-- BEGIN Records for this exercise --
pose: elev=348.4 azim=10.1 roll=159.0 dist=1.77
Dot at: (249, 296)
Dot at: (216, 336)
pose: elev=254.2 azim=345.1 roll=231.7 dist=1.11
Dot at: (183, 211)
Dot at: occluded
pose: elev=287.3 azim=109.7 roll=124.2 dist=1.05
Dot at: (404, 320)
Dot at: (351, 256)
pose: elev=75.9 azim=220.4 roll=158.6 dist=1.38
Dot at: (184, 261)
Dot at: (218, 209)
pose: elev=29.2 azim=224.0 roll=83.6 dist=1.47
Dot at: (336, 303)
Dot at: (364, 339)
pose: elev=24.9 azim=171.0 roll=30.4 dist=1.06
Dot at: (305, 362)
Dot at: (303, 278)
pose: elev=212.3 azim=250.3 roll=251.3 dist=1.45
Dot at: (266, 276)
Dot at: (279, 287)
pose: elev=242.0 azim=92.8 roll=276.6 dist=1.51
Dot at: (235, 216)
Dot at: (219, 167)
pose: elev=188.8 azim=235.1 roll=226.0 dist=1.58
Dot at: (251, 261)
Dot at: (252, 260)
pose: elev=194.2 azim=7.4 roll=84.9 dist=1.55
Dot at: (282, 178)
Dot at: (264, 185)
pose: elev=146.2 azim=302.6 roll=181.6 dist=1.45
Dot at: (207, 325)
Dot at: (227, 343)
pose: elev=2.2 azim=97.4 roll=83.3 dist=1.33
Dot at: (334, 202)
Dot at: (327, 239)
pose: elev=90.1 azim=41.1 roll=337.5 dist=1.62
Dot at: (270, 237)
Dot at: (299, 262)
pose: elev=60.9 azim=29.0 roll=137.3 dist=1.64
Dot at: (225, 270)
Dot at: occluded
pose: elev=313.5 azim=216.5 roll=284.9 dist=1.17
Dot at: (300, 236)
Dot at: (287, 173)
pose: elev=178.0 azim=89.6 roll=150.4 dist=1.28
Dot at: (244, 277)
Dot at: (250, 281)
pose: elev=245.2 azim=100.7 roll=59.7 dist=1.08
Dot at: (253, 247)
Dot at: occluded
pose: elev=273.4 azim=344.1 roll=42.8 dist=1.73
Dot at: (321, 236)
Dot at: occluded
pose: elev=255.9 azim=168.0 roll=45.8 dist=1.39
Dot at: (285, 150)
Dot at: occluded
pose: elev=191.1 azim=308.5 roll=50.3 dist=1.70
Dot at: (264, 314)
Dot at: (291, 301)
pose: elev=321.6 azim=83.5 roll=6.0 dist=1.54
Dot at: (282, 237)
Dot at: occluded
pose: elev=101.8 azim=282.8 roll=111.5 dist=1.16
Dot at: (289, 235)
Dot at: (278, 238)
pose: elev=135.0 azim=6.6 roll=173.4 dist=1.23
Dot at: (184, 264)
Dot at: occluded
-- END Records for this exercise --
Task brief
Please rewrite the records, beginning at the line that contains "pose: elev=273.4 azim=344.1" and stopping after the last line of the records. Replace "roll" with "bank" and leave everything else unchanged.

Task response
pose: elev=273.4 azim=344.1 bank=42.8 dist=1.73
Dot at: (321, 236)
Dot at: occluded
pose: elev=255.9 azim=168.0 bank=45.8 dist=1.39
Dot at: (285, 150)
Dot at: occluded
pose: elev=191.1 azim=308.5 bank=50.3 dist=1.70
Dot at: (264, 314)
Dot at: (291, 301)
pose: elev=321.6 azim=83.5 bank=6.0 dist=1.54
Dot at: (282, 237)
Dot at: occluded
pose: elev=101.8 azim=282.8 bank=111.5 dist=1.16
Dot at: (289, 235)
Dot at: (278, 238)
pose: elev=135.0 azim=6.6 bank=173.4 dist=1.23
Dot at: (184, 264)
Dot at: occluded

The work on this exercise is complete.